Help us to wait in faith, hope, and love, O Lord. Amen.
Throughout Holy Week, the sermons have focused on the Cross. And, originally, my plan was for that series to culminate and conclude yesterday, on Good Friday. By Holy Saturday, the cross has been endured and it now stands empty, having served its purpose as our attention shifts to the tomb. But as I was preparing this sermon, I couldn’t leave the cross behind; or rather, the cross still has more to say.
This should have been more obvious to me, as the cross, even 2,000 years later, still stands at the center of our faith. The cross still adorns churches, it is still the sign we trace over our bodies, it remains the symbol of our faith. Even on Holy Saturday, we live in the shadow of the cross. But something happens on Holy Saturday to the cross; it is in transition. Yesterday, the cross was a threat and an instrument of torture. By tomorrow morning, the cross will have taken on a radically new meaning. On Easter, the cross becomes the punchline of a joke. On Easter, Death is stripped of its power, and love is found to be more definitive and enduring than Sin. Tomorrow, God looks upon and cross and says “Did you think that was going to stop me from being God?” On Holy Saturday, we stand between the cross as death and a joke.
And in this moment, we wait. It is something like that time between a caterpillar and a butterfly. We are in that crucible moment of transformation and what happens when we skip this period is that we skip the growth that comes from the wait. Waiting is not about doing nothing, it is about letting something happen. Whether it is waiting for dough to rise, concrete to set, or a seed to germinate, we know that waiting is not passive.
Waiting on Holy Saturday is not like waiting at a bus stop or waiting for a storm to pass. We are not waiting for the mere passage of time, we are waiting for something that is on the way to arrive. This sort of waiting is full of action. It’s something like the waiting that happens during pregnancy – yes, we wait for a birth, but there are changes going on the whole time as the parents are growing into being parenthood, not to mention all of the logistics that need to happen to welcome a baby into the world. It is this sense of becoming that makes this Saturday’s waiting holy.
Just as a caterpillar is becoming a butterfly in the cocoon or parents are growing into parenthood during pregnancy, something is becoming on Holy Saturday. The reading from Job points us toward this anticipation. Job writes, “There is hope for a tree, if it is cut down, that it will sprout again, and that its shoots will not cease. Though its root grows old in the earth, and its stump dies in the ground, yet at the scent of water it will bud and put forth branches like a young plant.” Perhaps Job was not able to see that this same hope exists for humans and all of creation, but because of Jesus, we are assured that we are on a solid foundation in such a hope.

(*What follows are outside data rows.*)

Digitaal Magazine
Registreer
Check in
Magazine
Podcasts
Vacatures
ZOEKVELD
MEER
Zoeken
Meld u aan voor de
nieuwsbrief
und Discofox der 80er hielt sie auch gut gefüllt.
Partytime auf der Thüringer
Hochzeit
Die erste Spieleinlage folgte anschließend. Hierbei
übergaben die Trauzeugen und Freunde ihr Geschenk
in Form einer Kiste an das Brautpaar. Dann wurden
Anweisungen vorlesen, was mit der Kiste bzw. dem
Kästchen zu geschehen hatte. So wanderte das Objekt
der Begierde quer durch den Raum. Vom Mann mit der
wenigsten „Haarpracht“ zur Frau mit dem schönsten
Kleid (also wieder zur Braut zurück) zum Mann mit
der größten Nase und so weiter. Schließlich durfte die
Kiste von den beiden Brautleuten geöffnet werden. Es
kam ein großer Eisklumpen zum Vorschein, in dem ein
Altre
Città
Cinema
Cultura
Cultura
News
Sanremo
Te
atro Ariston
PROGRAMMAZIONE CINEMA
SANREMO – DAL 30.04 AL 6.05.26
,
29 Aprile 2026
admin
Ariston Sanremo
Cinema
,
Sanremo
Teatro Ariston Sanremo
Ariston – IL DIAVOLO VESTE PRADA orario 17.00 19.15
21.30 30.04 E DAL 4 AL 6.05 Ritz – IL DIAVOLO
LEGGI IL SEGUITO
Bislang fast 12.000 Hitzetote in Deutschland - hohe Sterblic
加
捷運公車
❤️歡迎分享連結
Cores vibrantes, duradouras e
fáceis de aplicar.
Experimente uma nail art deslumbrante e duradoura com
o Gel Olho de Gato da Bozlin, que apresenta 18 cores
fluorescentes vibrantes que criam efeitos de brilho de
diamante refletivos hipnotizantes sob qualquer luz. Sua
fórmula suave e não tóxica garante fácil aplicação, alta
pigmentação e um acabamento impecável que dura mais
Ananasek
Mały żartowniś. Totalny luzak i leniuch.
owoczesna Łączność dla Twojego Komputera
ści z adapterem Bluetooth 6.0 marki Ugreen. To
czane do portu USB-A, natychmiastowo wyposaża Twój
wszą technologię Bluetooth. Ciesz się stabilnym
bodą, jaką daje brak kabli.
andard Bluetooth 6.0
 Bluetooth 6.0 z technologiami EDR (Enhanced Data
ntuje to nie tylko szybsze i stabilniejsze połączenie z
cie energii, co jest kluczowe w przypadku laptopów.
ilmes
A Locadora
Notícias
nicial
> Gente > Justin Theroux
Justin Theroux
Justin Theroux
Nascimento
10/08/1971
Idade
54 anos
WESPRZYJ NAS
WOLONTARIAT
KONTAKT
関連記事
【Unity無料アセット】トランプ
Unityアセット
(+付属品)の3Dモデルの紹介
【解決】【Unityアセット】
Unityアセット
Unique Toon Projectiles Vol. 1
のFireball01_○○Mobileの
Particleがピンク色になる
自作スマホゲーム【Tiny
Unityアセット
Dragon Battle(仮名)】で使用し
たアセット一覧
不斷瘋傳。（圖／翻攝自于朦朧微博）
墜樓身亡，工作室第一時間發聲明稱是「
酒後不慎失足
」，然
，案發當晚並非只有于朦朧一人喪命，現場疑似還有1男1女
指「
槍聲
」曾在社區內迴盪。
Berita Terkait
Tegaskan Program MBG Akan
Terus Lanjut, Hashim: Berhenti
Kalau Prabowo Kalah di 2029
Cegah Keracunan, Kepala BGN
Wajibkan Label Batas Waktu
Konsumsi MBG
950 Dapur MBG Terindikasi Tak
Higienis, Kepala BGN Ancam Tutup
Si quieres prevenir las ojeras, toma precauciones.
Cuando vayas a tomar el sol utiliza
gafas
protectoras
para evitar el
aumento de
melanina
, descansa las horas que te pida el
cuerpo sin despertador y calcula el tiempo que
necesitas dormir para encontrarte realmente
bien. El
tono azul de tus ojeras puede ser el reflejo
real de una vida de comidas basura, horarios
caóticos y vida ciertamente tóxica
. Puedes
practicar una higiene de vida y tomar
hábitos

The hinge in Job’s hope is the word “yet.” The stump dies in the ground, yet, at the scent of water it will bud. On Holy Saturday we are in the “yet.” And that yet makes all the difference. We are not wasting away our lives, we are not merely waiting for the end to come. We are in the midst of the yet of God’s love. Yes, we still contend with the atrocities of Good Friday, with things like violence, war, meanness, and suffering. We still bury our loved ones and wish that death did not sever our connection with them. But we are not stuck there. Resurrection is on the way.
And just as surely as a seed puts forth a shoot or an in-utero baby kicks and moves, there are waves of the Resurrection breaking onto our shores even now. No, even on this side of Easter the kingdom has not fully arrived on earth as it is in heaven; yet, it is on the way. And so our waiting is done as sentinels who watch for signs of reconciliation, of new possibility, of a peace that passes all understanding, of a love that is making all things well. Our waiting is done as heralds who announce this hope and arrival. Our waiting is done as ambassadors who work to pave the way for the coming of our Lord. Our waiting is done in wonder, love, and praise as we steep and steel ourselves in the promise of God who is on the way.
And what makes this waiting secure is what Job prays for – that God would remember. We wait, but do so not because we have been forgotten. We wait because a transformation is happening that unfolding in time. Death is being undone. Sin is becoming overcome. Everything sad is becoming untrue. We are not idly standing by, we are growing in faith, hope, and love. Just as surely as the Father remembered Jesus in the tomb and raised him up on the third day, we are also remembered as we are given the time and space to become more fully what God intends for us to be: the beloved community of God.